Directions:
Reproduce the data below exactly. Skip the pictures.

Structured pose outputs
________________________

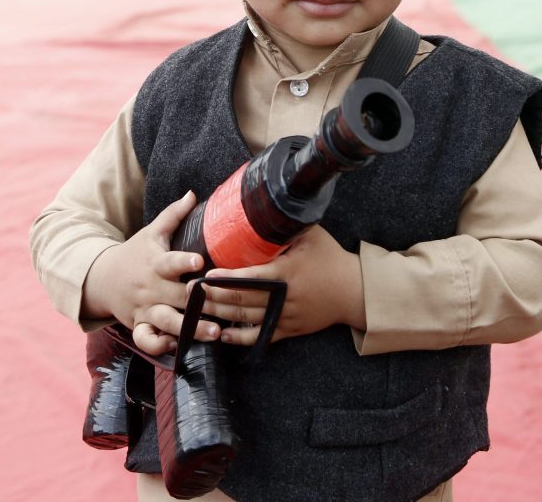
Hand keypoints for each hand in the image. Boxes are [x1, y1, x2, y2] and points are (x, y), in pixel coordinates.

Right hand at [83, 190, 220, 354]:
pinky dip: (159, 346)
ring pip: (166, 322)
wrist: (102, 278)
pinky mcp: (139, 325)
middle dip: (198, 303)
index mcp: (154, 263)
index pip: (169, 262)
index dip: (183, 262)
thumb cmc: (136, 254)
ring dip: (189, 329)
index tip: (199, 262)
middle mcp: (150, 288)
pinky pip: (147, 340)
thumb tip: (193, 193)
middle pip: (175, 297)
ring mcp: (144, 309)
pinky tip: (179, 346)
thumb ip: (173, 215)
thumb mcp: (151, 233)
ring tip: (213, 332)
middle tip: (222, 307)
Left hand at [200, 226, 363, 347]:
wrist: (352, 291)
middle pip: (241, 300)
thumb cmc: (330, 258)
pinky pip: (259, 335)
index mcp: (286, 273)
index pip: (249, 278)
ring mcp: (285, 317)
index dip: (225, 279)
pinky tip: (221, 334)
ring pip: (245, 319)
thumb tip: (263, 204)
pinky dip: (239, 337)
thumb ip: (286, 225)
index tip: (205, 276)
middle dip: (212, 296)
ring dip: (219, 314)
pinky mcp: (288, 330)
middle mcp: (283, 298)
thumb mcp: (311, 236)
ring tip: (196, 308)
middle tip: (189, 291)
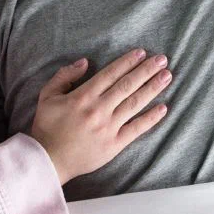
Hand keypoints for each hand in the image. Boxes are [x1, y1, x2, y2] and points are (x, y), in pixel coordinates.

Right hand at [30, 49, 171, 184]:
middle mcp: (99, 109)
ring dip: (152, 88)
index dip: (127, 62)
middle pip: (127, 85)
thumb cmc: (47, 127)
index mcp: (83, 96)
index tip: (142, 53)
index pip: (110, 74)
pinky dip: (151, 118)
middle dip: (146, 70)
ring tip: (167, 76)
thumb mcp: (47, 95)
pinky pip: (136, 129)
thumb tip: (85, 62)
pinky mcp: (114, 144)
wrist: (48, 160)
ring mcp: (108, 127)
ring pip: (135, 104)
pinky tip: (163, 108)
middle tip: (162, 60)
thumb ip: (64, 76)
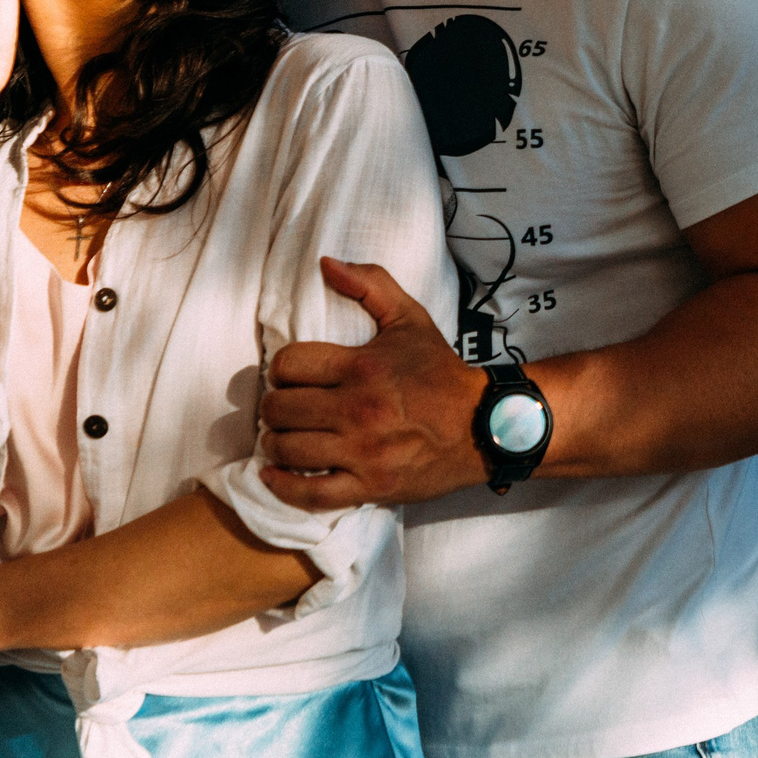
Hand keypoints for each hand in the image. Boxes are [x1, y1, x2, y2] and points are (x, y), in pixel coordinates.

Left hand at [258, 260, 490, 508]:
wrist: (484, 424)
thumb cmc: (441, 372)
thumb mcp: (410, 318)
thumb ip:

________________________

Task result:
Hand keypoints for each hand in the image. Boxes are [x1, y1, x2, y2] and points are (x, y), in pixel coordinates.

Right hand at [83, 190, 220, 354]:
pinky dip: (159, 346)
ring pip: (166, 322)
wrist: (102, 278)
pinky mcp: (139, 325)
middle dip: (198, 303)
index mcp: (154, 263)
index pip: (169, 262)
index dip: (183, 262)
thumb cmc: (136, 254)
ring dip: (189, 329)
index tip: (199, 262)
middle mcp: (150, 288)
pinky pip: (147, 340)
thumb tip: (193, 193)
middle pip: (175, 297)
ring mcp: (144, 309)
pinky tip: (179, 346)
thumb ip: (173, 215)
thumb mcp: (151, 233)
ring tip: (213, 332)
middle tip: (222, 307)
Left hand at [200, 226, 363, 347]:
wrist: (352, 291)
middle pip: (241, 300)
thumb cmc: (330, 258)
pinky pip: (259, 335)
index mcp: (286, 273)
index pip: (249, 278)
ring mcp: (285, 317)
index dip: (225, 279)
pinky tip: (221, 334)
ring pip: (245, 319)
thumb tip: (263, 204)
pinky dip: (239, 337)
thumb ip: (286, 225)
index tip: (205, 276)
middle dip: (212, 296)
ring dip: (219, 314)
pinky mcp: (288, 330)
middle mcp: (283, 298)
thumb mcp: (311, 236)
ring tip: (196, 308)
middle tip: (189, 291)
Hand keypoints for each hand in the image. Boxes are [x1, y1, x2, y2] and points are (x, y), in pixel coordinates.

Right hand at [30, 49, 171, 184]:
middle mcp: (99, 109)
ring dip: (152, 88)
index dip: (127, 62)
middle pip: (127, 85)
thumb cmc: (47, 127)
index mcp: (83, 96)
index tip: (142, 53)
index pip: (110, 74)
pinky dip: (151, 118)
middle dip: (146, 70)
ring tip: (167, 76)
thumb mcp: (47, 95)
pinky pip: (136, 129)
thumb tip: (85, 62)
pinky mcp: (114, 144)
wrist: (48, 160)
ring mcp: (108, 127)
ring pip: (135, 104)
pinky tip: (163, 108)
middle tip: (162, 60)
thumb ip: (64, 76)
Hand keypoints for each hand in the image. Boxes are [x1, y1, x2, y2] and points are (x, y), in pixel coordinates.

Left hand at [258, 260, 490, 508]:
wrist: (484, 424)
thumb cmc: (441, 372)
thumb mcp: (410, 318)
thumb ip:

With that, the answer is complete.